-- Opening Marker --

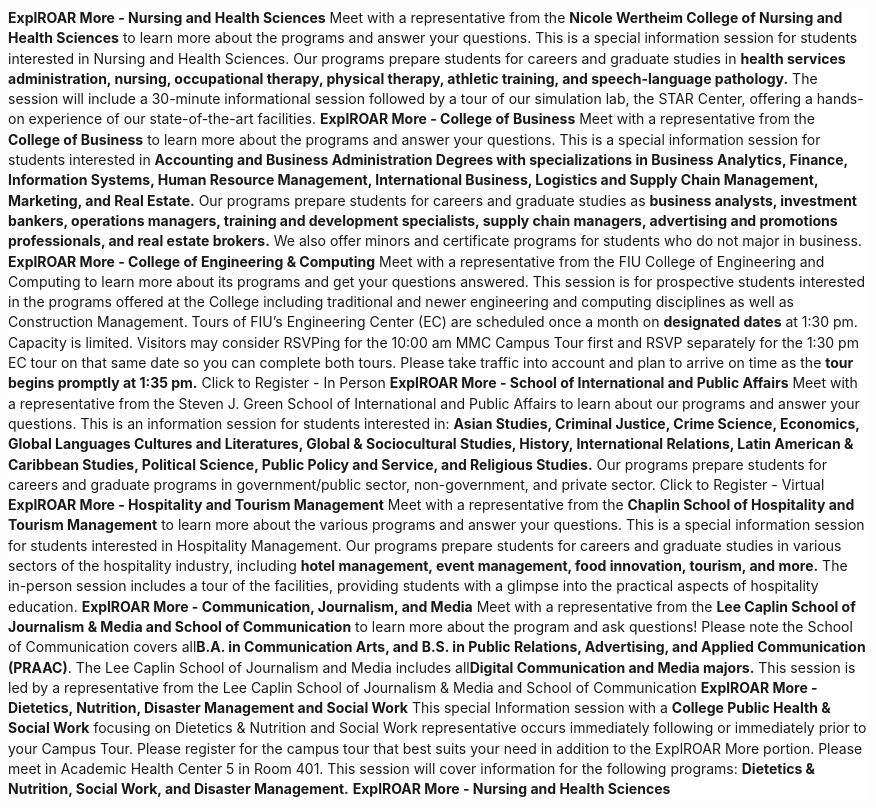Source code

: **ExplROAR More - Nursing and Health Sciences**
Meet with a representative from the **Nicole Wertheim College of Nursing and Health Sciences** to learn more about the programs and answer your questions. This is a special information session for students interested in Nursing and Health Sciences. Our programs prepare students for careers and graduate studies in **health services administration, nursing, occupational therapy, physical therapy, athletic training, and speech-language pathology.** The session will include a 30-minute informational session followed by a tour of our simulation lab, the STAR Center, offering a hands-on experience of our state-of-the-art facilities.
**ExplROAR More - College of Business**
Meet with a representative from the **College of Business** to learn more about the programs and answer your questions. This is a special information session for students interested in **Accounting and Business Administration Degrees with specializations in Business Analytics, Finance, Information Systems, Human Resource Management, International Business, Logistics and Supply Chain Management, Marketing, and Real Estate.** Our programs prepare students for careers and graduate studies as **business analysts, investment bankers, operations managers, training and development specialists, supply chain managers, advertising and promotions professionals, and real estate brokers.** We also offer minors and certificate programs for students who do not major in business.
**ExplROAR More - College of Engineering & Computing**
Meet with a representative from the FIU College of Engineering and Computing to learn more about its programs and get your questions answered. This session is for prospective students interested in the programs offered at the College including traditional and newer engineering and computing disciplines as well as Construction Management.
Tours of FIU’s Engineering Center (EC) are scheduled once a month on **designated dates** at 1:30 pm. Capacity is limited. Visitors may consider RSVPing for the 10:00 am MMC Campus Tour first and RSVP separately for the 1:30 pm EC tour on that same date so you can complete both tours. Please take traffic into account and plan to arrive on time as the **tour begins promptly at 1:35 pm.**
Click to Register - In Person
**ExplROAR More - School of International and Public Affairs**
Meet with a representative from the Steven J. Green School of International and Public Affairs to learn about our programs and answer your questions. This is an information session for students interested in: **Asian Studies, Criminal Justice, Crime Science, Economics, Global Languages Cultures and Literatures, Global & Sociocultural Studies, History, International Relations, Latin American & Caribbean Studies, Political Science, Public Policy and Service, and Religious Studies.** Our programs prepare students for careers and graduate programs in government/public sector, non-government, and private sector.
Click to Register - Virtual
**ExplROAR More - Hospitality and Tourism Management**
Meet with a representative from the **Chaplin School of Hospitality and Tourism Management** to learn more about the various programs and answer your questions. This is a special information session for students interested in Hospitality Management. Our programs prepare students for careers and graduate studies in various sectors of the hospitality industry, including **hotel management, event management, food innovation, tourism, and more.** The in-person session includes a tour of the facilities, providing students with a glimpse into the practical aspects of hospitality education.
**ExplROAR More - Communication, Journalism, and Media**
Meet with a representative from the **Lee Caplin School of Journalism & Media and School of Communication** to learn more about the program and ask questions! Please note the School of Communication covers all**B.A. in Communication Arts, and B.S. in Public Relations, Advertising, and Applied Communication (PRAAC)**. The Lee Caplin School of Journalism and Media includes all**Digital Communication and Media majors.** This session is led by a representative from the Lee Caplin School of Journalism & Media and School of Communication
**ExplROAR More - Dietetics, Nutrition, Disaster Management and Social Work**
This special Information session with a **College Public Health & Social Work** focusing on Dietetics & Nutrition and Social Work representative occurs immediately following or immediately prior to your Campus Tour. Please register for the campus tour that best suits your need in addition to the ExplROAR More portion. Please meet in Academic Health Center 5 in Room 401. This session will cover information for the following programs: **Dietetics & Nutrition, Social Work, and Disaster Management.**
**ExplROAR More - Nursing and Health Sciences**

-- Closing Marker --

INSTRUCTIONS FOR THE TASK: Extract every line of the records above that contains the word "Click".

TASK RESULT:
Click to Register - In Person
Click to Register - Virtual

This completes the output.